Document images with source code
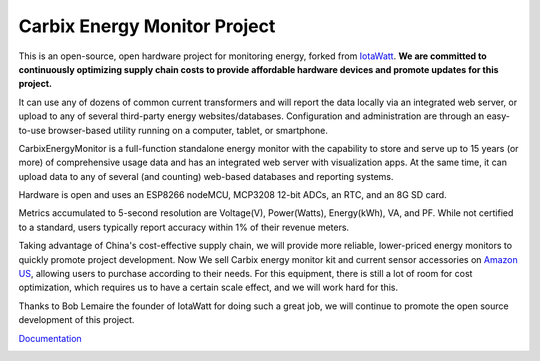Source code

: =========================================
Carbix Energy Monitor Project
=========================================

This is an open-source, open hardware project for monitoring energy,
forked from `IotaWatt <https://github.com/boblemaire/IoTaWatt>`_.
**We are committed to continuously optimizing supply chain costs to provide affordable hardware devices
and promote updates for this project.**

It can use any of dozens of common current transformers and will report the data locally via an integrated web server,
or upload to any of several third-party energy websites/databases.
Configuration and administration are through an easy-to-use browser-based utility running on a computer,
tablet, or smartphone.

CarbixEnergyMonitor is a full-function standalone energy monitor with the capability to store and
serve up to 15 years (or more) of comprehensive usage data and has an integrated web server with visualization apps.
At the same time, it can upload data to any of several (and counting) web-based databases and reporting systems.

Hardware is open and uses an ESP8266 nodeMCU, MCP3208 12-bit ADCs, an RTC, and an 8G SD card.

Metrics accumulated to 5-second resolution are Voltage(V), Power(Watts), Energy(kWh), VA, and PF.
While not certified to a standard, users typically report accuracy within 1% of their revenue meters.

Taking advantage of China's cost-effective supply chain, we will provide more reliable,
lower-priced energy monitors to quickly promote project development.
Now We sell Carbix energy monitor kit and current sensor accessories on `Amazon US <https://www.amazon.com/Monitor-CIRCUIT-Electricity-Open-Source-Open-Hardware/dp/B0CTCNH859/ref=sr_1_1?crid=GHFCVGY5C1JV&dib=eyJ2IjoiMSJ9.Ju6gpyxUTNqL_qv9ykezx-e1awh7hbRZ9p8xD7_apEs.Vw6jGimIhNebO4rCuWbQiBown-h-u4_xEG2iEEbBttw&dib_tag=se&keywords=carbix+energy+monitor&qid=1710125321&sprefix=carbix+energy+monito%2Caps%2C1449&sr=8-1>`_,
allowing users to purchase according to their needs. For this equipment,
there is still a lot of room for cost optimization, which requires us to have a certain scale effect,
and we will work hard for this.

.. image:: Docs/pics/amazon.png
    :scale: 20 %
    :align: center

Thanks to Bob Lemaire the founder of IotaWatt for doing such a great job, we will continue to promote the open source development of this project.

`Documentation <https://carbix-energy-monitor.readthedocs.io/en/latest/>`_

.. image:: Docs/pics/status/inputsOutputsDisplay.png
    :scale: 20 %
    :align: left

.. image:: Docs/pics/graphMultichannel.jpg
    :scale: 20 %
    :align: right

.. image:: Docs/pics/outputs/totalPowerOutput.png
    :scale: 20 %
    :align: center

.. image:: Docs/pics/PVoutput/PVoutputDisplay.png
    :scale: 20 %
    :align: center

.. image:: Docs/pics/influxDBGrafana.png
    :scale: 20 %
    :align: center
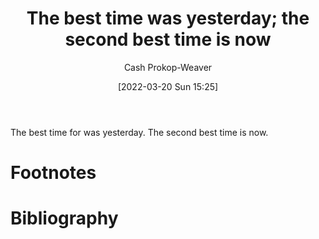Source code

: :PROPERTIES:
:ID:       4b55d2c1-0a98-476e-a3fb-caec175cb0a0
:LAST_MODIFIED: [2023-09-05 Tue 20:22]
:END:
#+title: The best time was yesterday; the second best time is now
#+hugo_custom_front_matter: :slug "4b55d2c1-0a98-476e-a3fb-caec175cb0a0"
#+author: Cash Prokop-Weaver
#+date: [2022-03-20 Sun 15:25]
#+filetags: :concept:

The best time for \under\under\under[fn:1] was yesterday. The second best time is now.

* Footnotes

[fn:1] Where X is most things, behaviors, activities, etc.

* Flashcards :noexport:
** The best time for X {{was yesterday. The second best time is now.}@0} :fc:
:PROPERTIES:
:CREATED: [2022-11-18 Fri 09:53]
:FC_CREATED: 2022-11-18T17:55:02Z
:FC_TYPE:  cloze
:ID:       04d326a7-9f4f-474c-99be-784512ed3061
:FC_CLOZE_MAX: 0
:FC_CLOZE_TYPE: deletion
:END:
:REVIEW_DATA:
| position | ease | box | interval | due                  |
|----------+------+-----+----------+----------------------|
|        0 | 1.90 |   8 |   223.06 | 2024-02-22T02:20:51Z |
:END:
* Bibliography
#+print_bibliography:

- Work to be completed: Go through the data, and copy each line in which the word "more" appears.

- Solution to the problem:
serve up to 15 years (or more) of comprehensive usage data and has an integrated web server with visualization apps.
Taking advantage of China's cost-effective supply chain, we will provide more reliable,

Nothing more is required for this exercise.